As the fluid is dissipated and leaches through the ground, oxygen helps complete the process of biological decomposition, and the drain field provides the final step in the treatment and disposal of wastewater.
The entire drain field area should be free of deep-rooted plants, and left undisturbed other than a mowed lawn at the surface. Measurements and diagrams of pipe placement will ensure that the area is protected from future development.
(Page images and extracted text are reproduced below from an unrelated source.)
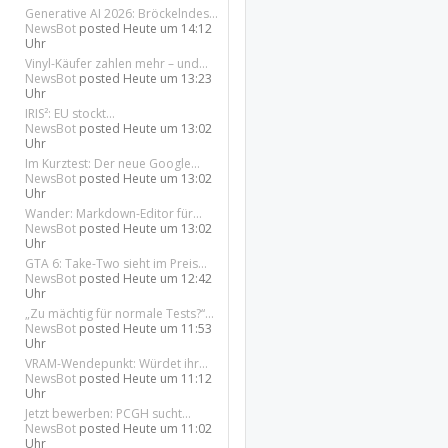
Generative AI 2026: Bröckelndes...
NewsBot
posted
Heute um 14:12
Uhr
Vinyl-Käufer zahlen mehr – und...
NewsBot
posted
Heute um 13:23
Uhr
IRIS²: EU stockt...
NewsBot
posted
Heute um 13:02
Uhr
Im Kurztest: Der neue Google...
NewsBot
posted
Heute um 13:02
Uhr
Wander: Markdown-Editor für...
NewsBot
posted
Heute um 13:02
Uhr
GTA 6: Take-Two sieht im Preis...
NewsBot
posted
Heute um 12:42
Uhr
„Zu mächtig für normale Tests?“...
NewsBot
posted
Heute um 11:53
Uhr
VRAM-Wendepunkt: Würdet ihr...
NewsBot
posted
Heute um 11:12
Uhr
Jetzt bewerben: PCGH sucht...
NewsBot
posted
Heute um 11:02
Uhr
Some municipalities require a designated replacement area, should the initial drain field need repair or installation of additional pipes.
Unpleasant odors around plumbing fixtures or around a septic tank or slow-running drains may indicate a problem with a septic system. The most common reason for system failure is from a build-up of sludge which clogs either the drain field pipes or the soil itself. Lush green growth or standing water over the leach field, even in dry weather, may indicate the water is not filtering downward fast enough, and may flow, untreated, into surrounding groundwater or wells. Drinking water wells should be tested regularly for nitrates and bacteria.
Normal amounts of household cleansers and detergents won’t affect the biological septic processes, but excessive amounts of chemicals or latex paint shouldn’t be flushed into the septic system. Non-decomposable items should not be added to the system – cigarette butts, paper towels, hygiene products, coffee grounds or grease. The tank will have to be cleaned more often if solid waste is added from a garbage disposal.
If a tank is cleaned regularly, a properly operating septic system won’t require any other maintenance, and should last for twenty to thirty years.